The Economic Advisor, Ministry of Finance briefed the Committee on Consumer Price Index (CPI) and Sensitive Price Index (SPI). He informed the procedure for collecting the data of CPI & SPI. The Committee expressed its grave concern over the sharp increase in household prices. However, he informed that prices trend in market for different commodities have been decreased during last two week. He told that Pakistan Bureau of Statistics (PBS) has issued new trend of CPI. The Ministry of Finance Secretary stated that government was focusing on policy rather than relief measures regarding to control the inflation.

Chairman of the Committee Asad Umar categorically said that “there was no issue other than inflation”. The Committee members have shown their apprehensions about the based data for making monitory policy by the State Bank of Pakistan(SBP). They were of the view whether SBP will continue its monitory policy on old date or will change according to the new figure.

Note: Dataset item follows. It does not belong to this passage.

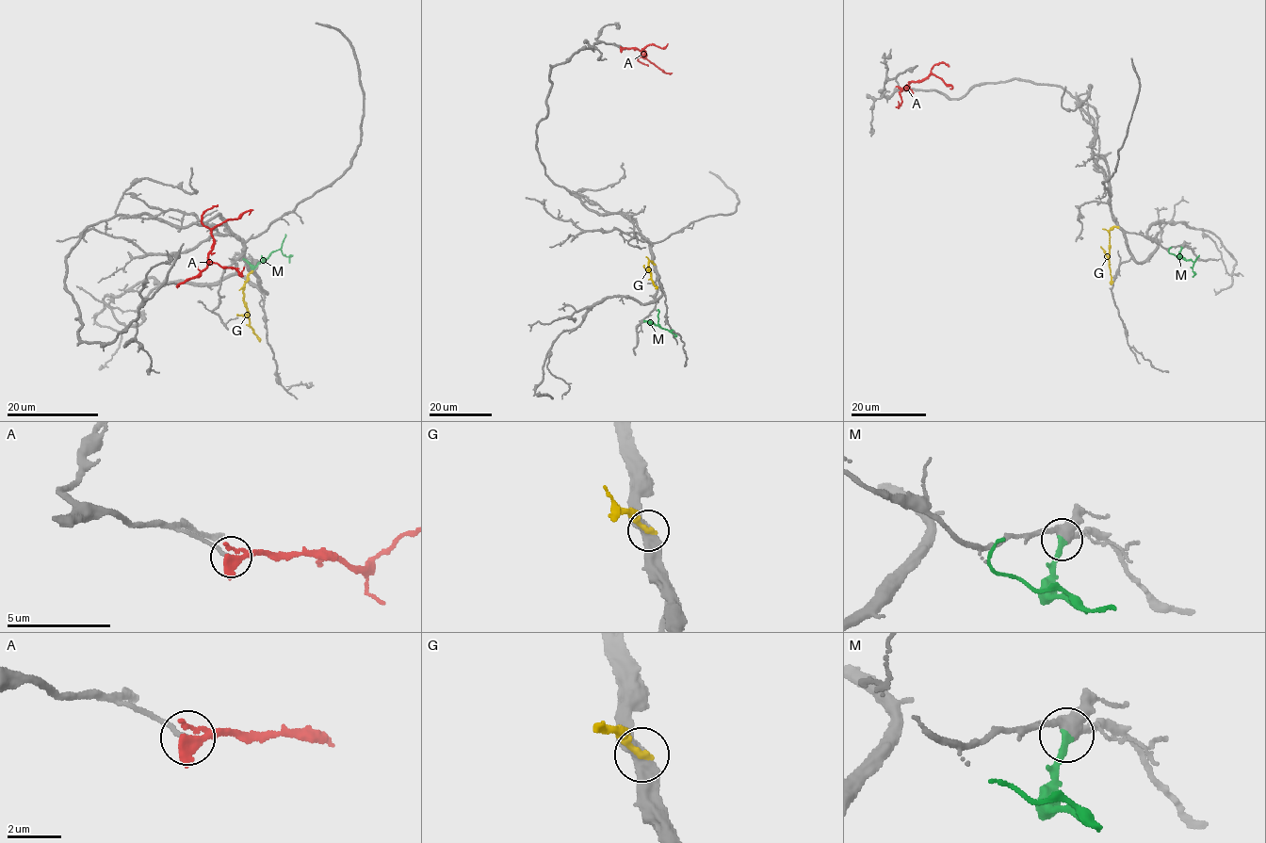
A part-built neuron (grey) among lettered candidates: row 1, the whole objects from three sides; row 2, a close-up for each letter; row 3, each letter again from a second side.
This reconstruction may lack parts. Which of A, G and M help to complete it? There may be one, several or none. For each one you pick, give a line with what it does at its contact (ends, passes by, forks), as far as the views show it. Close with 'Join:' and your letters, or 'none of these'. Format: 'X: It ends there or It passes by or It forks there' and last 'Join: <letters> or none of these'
Join: none of these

The Committee appointed three members Sub-Committee under the convenership of MNA Dr. Aisha Ghous Pasha, MNA Ms. Hina Rabbani Khar and MNA Dr. Ramesh Kumar Vankwani, as it members. The Term of Reference (ToR) would recommend the measures for controlling inflation.

Secretary, Ministry of Finance briefed the Committee regarding fiscal situation of the country and leading accumulation of debt and fiscal deficit in current year 2018-19 and plans for 2019-20.  He informed that budget deficit had widened to Rs3.44 trillion in last fiscal year as compared to Rs2.81 trillion of the preceding year. He informed the Committee about shortfall in FBR and other revenues. He said that Rs321 billion was decreased in FBR revenue, Rs276 billion was decreased in other revenues in 2018-19, Rs286 billion was increased in expenditures, Rs 224 billion in current expenditures and total deficit was Rs686 billion during last financial year, which was approximately 1.8 percent decrease in GDP.  He also informed the Committee about the details of domestic and external debts upto 30th June, 2019.